[Start of section]

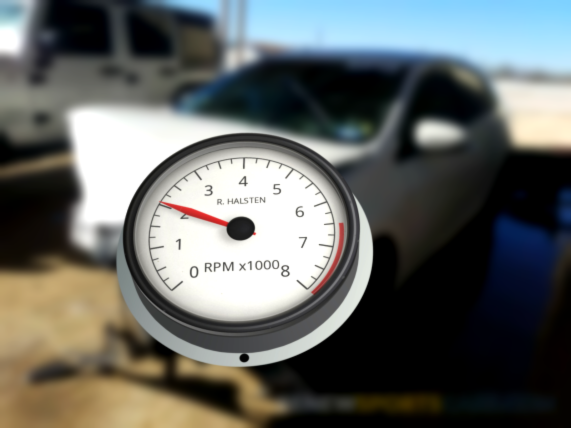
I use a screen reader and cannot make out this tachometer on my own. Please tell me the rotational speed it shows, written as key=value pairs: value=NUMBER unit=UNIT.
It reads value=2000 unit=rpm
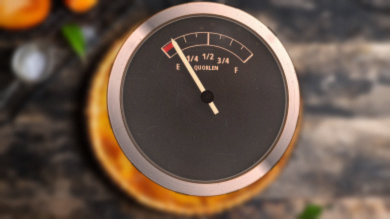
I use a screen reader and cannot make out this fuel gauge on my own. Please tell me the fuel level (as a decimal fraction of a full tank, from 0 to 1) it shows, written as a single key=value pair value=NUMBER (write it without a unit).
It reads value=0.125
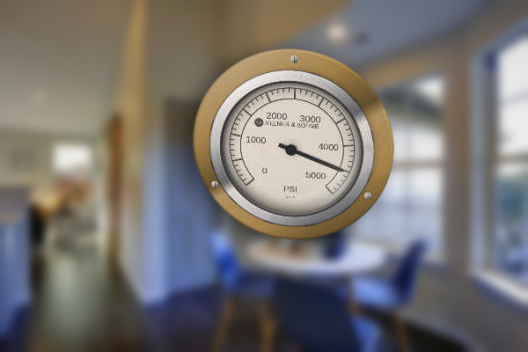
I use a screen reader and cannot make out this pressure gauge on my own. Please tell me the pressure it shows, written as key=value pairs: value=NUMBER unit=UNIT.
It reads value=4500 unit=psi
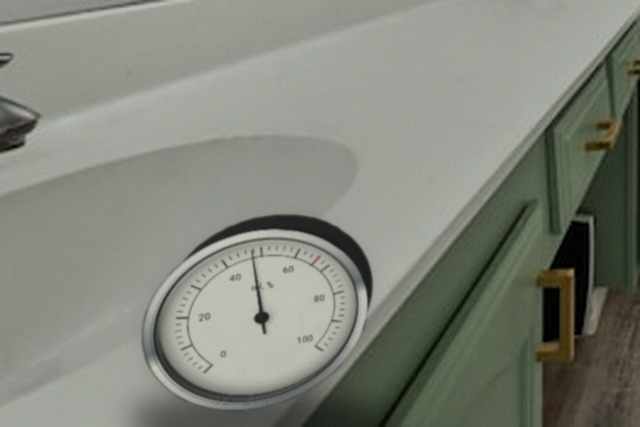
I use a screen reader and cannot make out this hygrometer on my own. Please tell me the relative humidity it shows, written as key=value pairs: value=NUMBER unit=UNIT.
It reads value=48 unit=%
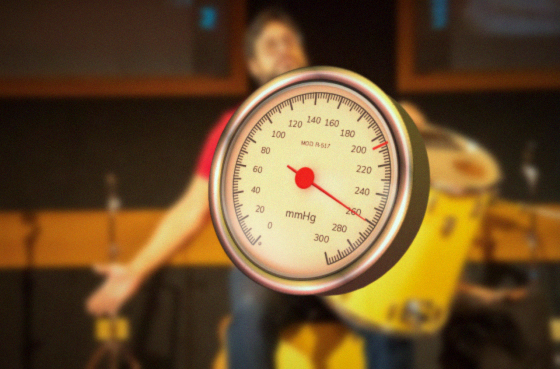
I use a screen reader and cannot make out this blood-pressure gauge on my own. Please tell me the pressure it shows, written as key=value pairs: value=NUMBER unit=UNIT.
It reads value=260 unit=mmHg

[End of section]
[Start of section]

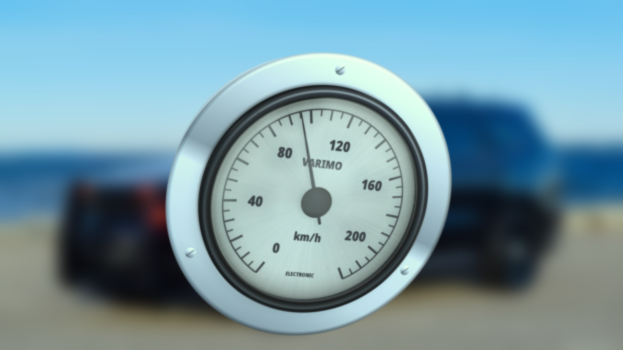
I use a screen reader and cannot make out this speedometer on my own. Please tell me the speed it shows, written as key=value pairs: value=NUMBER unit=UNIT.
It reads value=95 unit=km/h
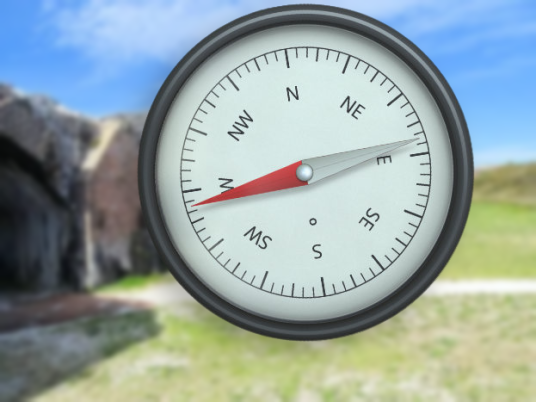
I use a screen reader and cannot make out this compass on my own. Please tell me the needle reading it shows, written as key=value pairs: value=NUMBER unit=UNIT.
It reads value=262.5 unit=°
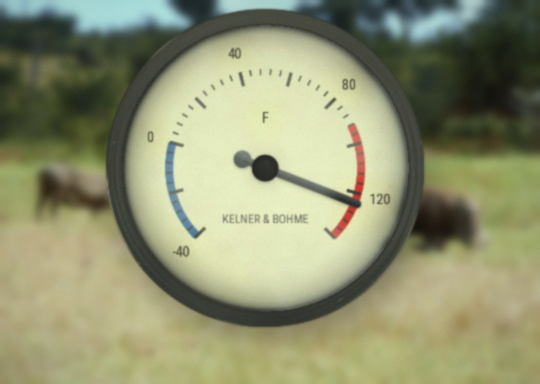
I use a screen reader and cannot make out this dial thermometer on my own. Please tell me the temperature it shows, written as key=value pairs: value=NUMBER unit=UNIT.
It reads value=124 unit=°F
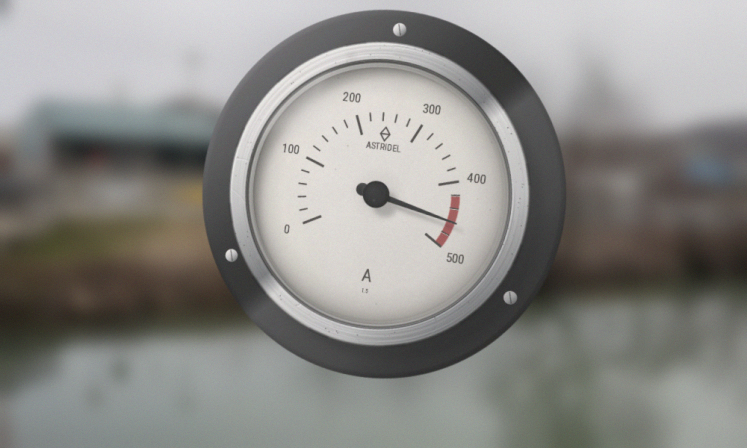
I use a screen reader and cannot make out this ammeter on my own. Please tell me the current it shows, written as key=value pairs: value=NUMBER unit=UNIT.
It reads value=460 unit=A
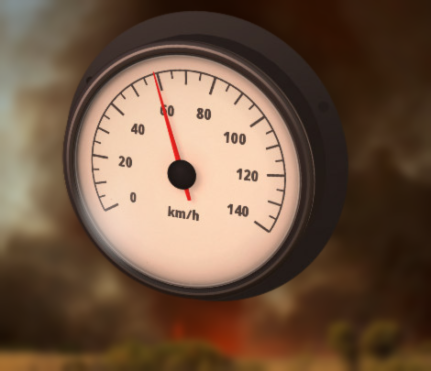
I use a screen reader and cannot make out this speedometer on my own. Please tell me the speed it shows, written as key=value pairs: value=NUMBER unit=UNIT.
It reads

[End of section]

## REQUEST
Rewrite the lines from the one containing "I use a screen reader and cannot make out this fuel" up to and including the one containing "It reads value=0.125", swapping "decimal fraction" for "fraction" and keeping everything else the same.

## RESULT OF THIS EXERCISE
I use a screen reader and cannot make out this fuel gauge on my own. Please tell me the fuel level (as a fraction of a full tank, from 0 to 1) it shows, written as a single key=value pair value=NUMBER (write it without a unit).
It reads value=0.125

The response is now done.